(Task inputs begins)

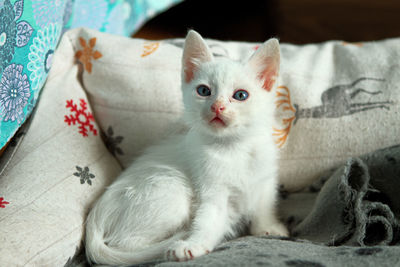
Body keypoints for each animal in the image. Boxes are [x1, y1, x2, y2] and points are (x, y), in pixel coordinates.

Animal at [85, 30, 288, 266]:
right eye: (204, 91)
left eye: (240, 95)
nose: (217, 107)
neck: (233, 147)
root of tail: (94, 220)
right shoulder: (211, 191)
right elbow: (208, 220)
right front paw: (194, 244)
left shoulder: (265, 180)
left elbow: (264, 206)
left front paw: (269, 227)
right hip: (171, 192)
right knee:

(Task inputs ends)

Exercise requirements: Set down the entries exactly as they appear, with every picture left out.

Output for this exercise:
Body keypoints for each animal in the image. Boxes are [x1, y1, x2, y2] and points are (x, y), in pixel coordinates.

Animal at [85, 30, 288, 266]:
right eye: (204, 91)
left eye: (240, 95)
nose: (217, 107)
neck: (233, 147)
root of tail: (94, 220)
right shoulder: (211, 191)
right elbow: (208, 220)
right front paw: (194, 244)
left shoulder: (265, 180)
left elbow: (264, 206)
left front paw: (269, 227)
right hip: (171, 192)
right knee:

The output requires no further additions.